Each line from the one containing "X156361000Y-74775000D03*" through the last line of the material below is to be transcribed exactly, with nothing else included.

-- PROVIDED ENTRIES follows --

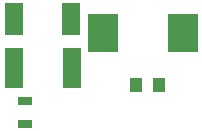
<source format=gbr>
G04 #@! TF.FileFunction,Paste,Top*
%FSLAX46Y46*%
G04 Gerber Fmt 4.6, Leading zero omitted, Abs format (unit mm)*
G04 Created by KiCad (PCBNEW 4.0.6) date 04/10/19 18:14:00*
%MOMM*%
%LPD*%
G01*
G04 APERTURE LIST*
%ADD10C,0.100000*%
%ADD11R,1.000000X1.250000*%
%ADD12R,1.500000X2.700000*%
%ADD13R,1.300000X0.700000*%
%ADD14R,2.500000X3.300000*%
%ADD15R,1.600000X3.500000*%
G04 APERTURE END LIST*
D10*
D11*
X154361000Y-74775000D03*
X156361000Y-74775000D03*
D12*
X144061000Y-69225000D03*
X148861000Y-69225000D03*
D13*
X145011000Y-78075000D03*
X145011000Y-76175000D03*
D14*
X158361000Y-70375000D03*
X151561000Y-70375000D03*
D15*
X144071000Y-73325000D03*
X148951000Y-73325000D03*
M02*

</source>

-- PROVIDED ENTRIES concluded --

### SOLUTION BELOW
X156361000Y-74775000D03*
D12*
X144061000Y-69225000D03*
X148861000Y-69225000D03*
D13*
X145011000Y-78075000D03*
X145011000Y-76175000D03*
D14*
X158361000Y-70375000D03*
X151561000Y-70375000D03*
D15*
X144071000Y-73325000D03*
X148951000Y-73325000D03*
M02*

</source>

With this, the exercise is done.